そしてもうひとつ、沖縄の中では普天間の辺野古への移設がどうなるのかというところが話題の中心になっていますが、私は辺野古周辺住民のみなさんの理解、また容認、認める前提があった上で、辺野古移設は容認する立場で活動させて頂いております
と申しますのも、普天間の基地周辺の危険性除去というのが、一番最初のとっかかりでございますので、その危険性の除去を最優先に考えた場合に、理想は県外移設、国外移設というような話があるでしょうが、一歩でも二歩でも話を前に進めるためには県内移設も止む無しというふうに考えております。
ただ、その考え方自体が、もうひとつ反対の考え方の皆さんがいらっしゃいまして、普天間基地の県内移設反対、新基地建設反対という事で意見を述べられる方がいらっしゃいますが、それだけが沖縄の全部の意見だというような形で報道されているような感触を、実際に島に住んでいる人間として、そのように感じます。
沖縄の中にはさまざまな意見もありまして、私のような考え方を持っている方もたくさんいらっしゃるということもご理解頂いてですね、是非、中央のメディアの皆さま方も、沖縄の現状を沖縄の方に足を運んで頂いて見て頂ければ、と考えております。

私の今の考え方を述べた後で、是非皆さま方のご質問に対してお答えをさせて頂きたいと思いますので、よろしくお願いいたします。

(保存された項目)
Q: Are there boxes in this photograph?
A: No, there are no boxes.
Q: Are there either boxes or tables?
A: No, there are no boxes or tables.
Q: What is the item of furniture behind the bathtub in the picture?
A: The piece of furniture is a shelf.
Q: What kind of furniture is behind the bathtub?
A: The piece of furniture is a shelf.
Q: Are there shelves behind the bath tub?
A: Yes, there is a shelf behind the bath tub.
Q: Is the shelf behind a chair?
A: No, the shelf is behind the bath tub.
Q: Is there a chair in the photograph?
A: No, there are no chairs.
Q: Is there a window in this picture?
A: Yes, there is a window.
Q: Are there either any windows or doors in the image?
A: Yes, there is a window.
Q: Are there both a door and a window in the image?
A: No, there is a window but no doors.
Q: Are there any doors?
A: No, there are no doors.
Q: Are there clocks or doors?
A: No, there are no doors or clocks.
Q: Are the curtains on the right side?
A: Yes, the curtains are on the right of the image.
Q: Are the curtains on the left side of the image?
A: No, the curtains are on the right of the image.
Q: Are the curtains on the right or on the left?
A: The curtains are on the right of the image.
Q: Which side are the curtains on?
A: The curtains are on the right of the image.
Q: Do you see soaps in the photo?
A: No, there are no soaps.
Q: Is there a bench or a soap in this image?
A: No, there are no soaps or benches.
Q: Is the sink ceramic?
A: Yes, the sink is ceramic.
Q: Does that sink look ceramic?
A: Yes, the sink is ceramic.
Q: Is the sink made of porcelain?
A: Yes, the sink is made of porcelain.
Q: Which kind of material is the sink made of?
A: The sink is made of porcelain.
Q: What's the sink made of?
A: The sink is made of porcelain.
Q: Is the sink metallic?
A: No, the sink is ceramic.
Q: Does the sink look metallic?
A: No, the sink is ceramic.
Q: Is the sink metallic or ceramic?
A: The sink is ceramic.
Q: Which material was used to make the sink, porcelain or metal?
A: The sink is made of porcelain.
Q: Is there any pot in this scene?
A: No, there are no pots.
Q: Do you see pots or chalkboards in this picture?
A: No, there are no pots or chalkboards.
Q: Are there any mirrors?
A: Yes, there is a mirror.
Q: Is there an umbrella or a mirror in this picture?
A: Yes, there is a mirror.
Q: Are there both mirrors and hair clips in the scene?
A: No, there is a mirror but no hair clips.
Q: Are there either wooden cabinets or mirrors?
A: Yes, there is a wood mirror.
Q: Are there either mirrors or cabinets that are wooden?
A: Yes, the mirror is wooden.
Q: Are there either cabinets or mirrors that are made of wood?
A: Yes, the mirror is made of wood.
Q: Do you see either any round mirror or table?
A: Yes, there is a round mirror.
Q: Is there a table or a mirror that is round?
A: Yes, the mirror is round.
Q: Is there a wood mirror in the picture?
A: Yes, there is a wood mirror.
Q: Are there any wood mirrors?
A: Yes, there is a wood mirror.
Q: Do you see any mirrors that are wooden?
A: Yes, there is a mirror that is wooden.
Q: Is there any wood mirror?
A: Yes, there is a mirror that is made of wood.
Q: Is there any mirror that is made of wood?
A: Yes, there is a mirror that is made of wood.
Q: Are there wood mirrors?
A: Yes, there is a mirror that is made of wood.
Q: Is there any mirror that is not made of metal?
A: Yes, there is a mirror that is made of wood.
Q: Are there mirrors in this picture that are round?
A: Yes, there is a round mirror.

- **練習問題**
**A.** 普天間移設についての発言で、話し手が「一番最初のとっかかり」だとしているのは何ですか。
**B.** 普天間移設についての発言を、最後の文のあとから書き継いでください。
これらの項目は、普天間移設についての発言とは関係ありません。

- **解答**
**A.** 普天間の基地周辺の危険性除去です。

**B.**
司会
はい、ありがとうございました。

国境の島ならではの地政学的な意味、そこから出てくる沖縄本島、あるいは沖縄県との意識差というか置かれた立場がちょっと違う、考え方もちょっと違うというようなご指摘もありました。会場の皆さんからご質問を受けたいと思いますが、その前に私の方からひとつ。

今日は日本政府と沖縄県との集中協議、普天間の移設に関する集中協議の最終回が夕方官邸で行われるという事で、安倍首相も改めて辺野古しかないんだと、移設先は辺野古しかないと仰ってます。それで翁長知事の方は、今は工事中断してますが、これが再開される見通しになると思いますけれども、その場合は承認を取り消す、それで対抗すると仰ってまして、そういう運びになればまた暗礁に乗り上げる。打開策も含めて、政府と沖縄の対話、それと沖縄県の知事が取っている姿勢については、市長としてはどのようにお考えでしょうか。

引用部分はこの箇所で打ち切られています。